Most people ask AI for solutions too early. That is why they get long, polished answers that sound useful and somehow do not fix the actual problem. I explored to try to get to the root of the issue.
One of the best low-hanging-fruit habits from management consulting is simple: before you optimize anything, find the bottleneck.
Not every annoyance.
Not every symptom.
The bottleneck — the one constraint creating the most drag.
A team keeps missing deadlines. Is the bottleneck poor execution? Too many approvals? Bad priorities? Constant interruptions?
A side project never ships. Is the bottleneck time? Fear? Too many options? One hidden technical dependency?
Those are different problems, even when they feel the same from the inside.

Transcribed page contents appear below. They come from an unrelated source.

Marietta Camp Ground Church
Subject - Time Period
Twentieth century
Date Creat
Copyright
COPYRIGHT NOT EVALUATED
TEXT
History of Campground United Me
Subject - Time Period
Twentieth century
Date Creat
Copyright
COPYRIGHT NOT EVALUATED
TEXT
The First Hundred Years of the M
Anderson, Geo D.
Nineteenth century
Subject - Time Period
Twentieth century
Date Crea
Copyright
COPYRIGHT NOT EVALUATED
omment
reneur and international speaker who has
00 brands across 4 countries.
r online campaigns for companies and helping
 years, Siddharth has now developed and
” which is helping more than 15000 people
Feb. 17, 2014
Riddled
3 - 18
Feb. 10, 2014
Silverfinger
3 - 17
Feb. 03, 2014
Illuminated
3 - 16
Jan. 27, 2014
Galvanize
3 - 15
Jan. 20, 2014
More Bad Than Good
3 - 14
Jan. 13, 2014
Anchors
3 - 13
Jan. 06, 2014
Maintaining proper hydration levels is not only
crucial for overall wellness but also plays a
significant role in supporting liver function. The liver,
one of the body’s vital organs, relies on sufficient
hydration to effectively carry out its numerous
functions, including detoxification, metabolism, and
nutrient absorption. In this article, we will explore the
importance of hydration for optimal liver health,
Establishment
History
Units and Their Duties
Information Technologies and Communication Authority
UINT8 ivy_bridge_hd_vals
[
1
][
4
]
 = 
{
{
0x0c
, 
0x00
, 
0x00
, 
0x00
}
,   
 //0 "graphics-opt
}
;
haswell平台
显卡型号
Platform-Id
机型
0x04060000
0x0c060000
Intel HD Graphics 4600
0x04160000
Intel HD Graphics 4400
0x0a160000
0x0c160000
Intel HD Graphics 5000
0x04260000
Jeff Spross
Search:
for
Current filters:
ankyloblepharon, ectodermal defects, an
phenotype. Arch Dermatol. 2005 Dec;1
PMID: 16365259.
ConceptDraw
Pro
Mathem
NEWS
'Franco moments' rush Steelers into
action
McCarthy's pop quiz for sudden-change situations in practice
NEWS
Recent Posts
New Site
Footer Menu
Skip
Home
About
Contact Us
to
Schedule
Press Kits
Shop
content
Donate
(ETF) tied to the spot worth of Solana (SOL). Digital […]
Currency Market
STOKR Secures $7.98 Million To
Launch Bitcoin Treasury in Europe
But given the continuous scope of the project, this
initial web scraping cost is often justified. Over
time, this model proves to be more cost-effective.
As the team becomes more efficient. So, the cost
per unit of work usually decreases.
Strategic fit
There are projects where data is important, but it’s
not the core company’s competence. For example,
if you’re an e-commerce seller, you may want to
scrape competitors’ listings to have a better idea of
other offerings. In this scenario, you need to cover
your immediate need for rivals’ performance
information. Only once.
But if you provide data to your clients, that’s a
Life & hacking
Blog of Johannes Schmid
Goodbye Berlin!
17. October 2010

This is where AI is actually useful: not as an oracle, but as a structure machine. Hand it the symptoms and ask it to compare explanations before it starts prescribing fixes.
A better prompt is:
Here is the situation. Identify the most likely bottleneck. Give me the evidence for it, two alternative explanations, and the cheapest test I can run this week. Do not give me a full plan until the bottleneck is validated.
That last sentence matters.
Do not solve first.
Diagnose first.
Most wasted effort comes from solving the wrong problem cleanly. AI can help, but only if you use it to make the constraint visible instead of decorating the chaos with more action steps.
You usually do not need more ideas. You need a better definition of what is actually in the way.